Fruit sellers were set up between the pair of columns that overlooked the Basin and the ships moored at its jetty. A trio of old women crouched on stools under a particularly huge umbrella that appeared in danger of toppling in the wind. In return for helping them anchor their protective shade, they offered me the pick of their wares: melons, figs, and apples. Ripe apples! They must have come from over the Alps—Italy’s wouldn’t be ready for picking for another few weeks. The sight of that heaped, shining fruit, red-striped over a delicate green, reminded me I was famished. I’d had nothing to eat that day, only a gulped cup of chocolate many hours ago. I accepted one apple for my mouth and one for my pocket.
The juicy fruit only whetted my appetite. I continued along the pavement until my feet followed old habit and turned away from the water, toward the Teatro San Marco. I called in at the first café I passed. A spindle-shanked scarecrow in a greasy apron served me a salad so fresh it could have leapt onto the plate directly from the garden. He followed that with a simple dish of macaroni browned in butter topped by a filet of perfectly grilled fish. My stomach sang!
If my mood hadn’t been mellowed by a full belly and fond reminiscence, I would’ve had the sense to avoid Peretti’s, the coffee house frequented by musicians and theatrical folk. Men only—the single woman allowed in Peretti’s was the ancient beldame who tended the steaming copper urn.
I deposited a soldo in the admission box and passed through the glassed doors. It took but a moment to realize my mistake. As I glanced up and down the long tables, news-gazettes abruptly rose to cover their rea
ders’ eyes. Pipes suddenly went out, necessitating a great folderol of tobacco and tinder boxes. Snuff cried out to be taken. These activities occupied my acquaintances who were embarrassed to encounter one of their number who was suspected of killing the revered maestro of the San Marco.
More forthright men—the sensation-seekers and morbidly curious—merely stared open-mouthed, as if I’d grown an extra nose.
For the space of a heartbeat, I stood frozen.

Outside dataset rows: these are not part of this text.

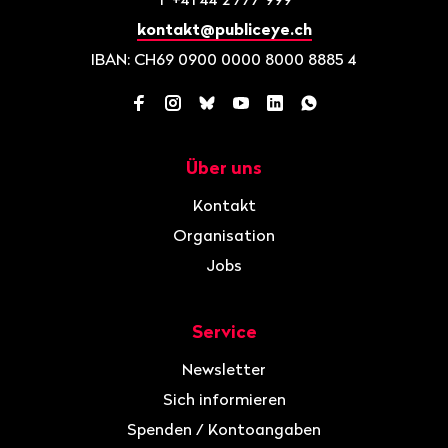
kontakt@publiceye.ch
IBAN: CH69 0900 0000 8000 8885 4
Facebook
Instagram
Bluesky
YouTube
LinkedIn
WhatsApp
Über uns
Navigation
Kontakt
Organisation
Jobs
Service
Newsletter
Sich informieren
Spenden / Kontoangaben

I saw none of my particularly trusted friends and couldn’t decide whether to stay or go. Suddenly, fiery coals of anger burst into flame beneath my soles and impelled my steps toward my usual seat. By God’s grace, I had as much right to take coffee at Peretti’s as any other man! Struggling to maintain a dignified mien, I removed my hat, sank down on the bench, and called my order to the boy.
He dashed over to the urn, returned with the cup clattering in its dish, and pushed it at me with bulging eyes. I sent him a wink, which only served to make him go white as a sheet.
Sigh.
I’d taken only a few sips of the stimulating brew when the two men I least wanted to see in this world entered the steamy coffee house and headed straight toward me. Lorenzo Caprioli eased his bulk down on my right and Emiliano, his primo uomo, squeezed in on my left. I felt my jaws tense, my stomach flutter. After ordering a cup of coffee each, the scoundrels from the Teatro Grimani propped their elbows on the plank table as if they meant to settle in for a good talk.
Thus bracketed, I could only say my buongiorno through clenched teeth. More than the beverage distinguished coffee house from tavern. It was the fast rule of every coffee house from London to Rome that discourse remain sober and civil, all the better to foster brotherhood and free exchange of new philosophies.
There were other reasons to keep my demeanor in check. At least fifty pairs of eyes were watching. I hardly wanted to give Peretti’s clientele a fiery show that would be talked about all over the city. That would seal my reputation as a volatile monster for good.